Op de eerste rij was de Israëlische premier Benjamin Netanyahu te ontwaren, even verderop volgde de Hongaarse leider Viktor Orbán. Tien jaar later is duidelijk hoeveel waarde zij in werkelijkheid hechten aan de vrijheid van meningsuiting: nagenoeg niets. Zodra hun eigen imago of belangen in het geding komen, komen zulke heren – of hun politieke vrinden of trollenleger – direct in het geweer en laten ze zien dat ze geen haar beter zijn dan hun Turkse collega Recep Erdogan of andere autocratische regimes.

Sinds Charlie Hebdo lijkt het klimaat voor cartoonisten en politieke tekenaars zelfs alleen maar verslechterd. Als Marec in een Purple Lives Matter-cartoon bijvoorbeeld bestuurlijke perikelen bij de voetbalclub Anderlecht verbindt met de dood van George Floyd wekt dat de woede van de Belgische international Romelo Lukaku en zijn achterban. Zijn collega Lectrr krijgt na een Corona-cartoon zelfs de Chinese overheid achter zich aan. Die eist een publieke verontschuldiging van hem en z’n krant.

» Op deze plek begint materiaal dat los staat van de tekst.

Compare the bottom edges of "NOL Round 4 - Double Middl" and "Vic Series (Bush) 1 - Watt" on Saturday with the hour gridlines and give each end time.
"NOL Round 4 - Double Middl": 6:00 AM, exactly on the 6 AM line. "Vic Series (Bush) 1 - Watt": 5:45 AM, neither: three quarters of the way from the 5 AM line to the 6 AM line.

‘Het gaat niet over de tekening die je maakt’, concludeert de bekende Vlaamse absurdist Kamagurka, die dertig jaar werkte voor Charlie Hebdo en enkele maanden voor de aanslag in 2015 stopte. ‘Het gaat over degene die ernaar kijkt en de macht van de figuur die ernaar kijkt tegenover de cartoonist. Het is niet de cartoonist die zich iets permitteert, maar wel de macht.’ En dus heeft zijn beroepsgroep zich georganiseerd in belangenverenigingen zoals Cartooning For Peace en Reporters Zonder Grenzen.

Want ook in het vrije westen, waar de persvrijheid altijd min of meer gegarandeerd leek, krijgen individuele tekenaars en hun opdrachtgevers te maken met openlijke vijandigheid en censuur, toont deze boeiende documentaire via via voorbeelden uit alle uithoeken van de wereld. Simpel gesteld: je suis Charlie lijkt op sommige plekken stilaan te zijn vervangen door tu es Charlie.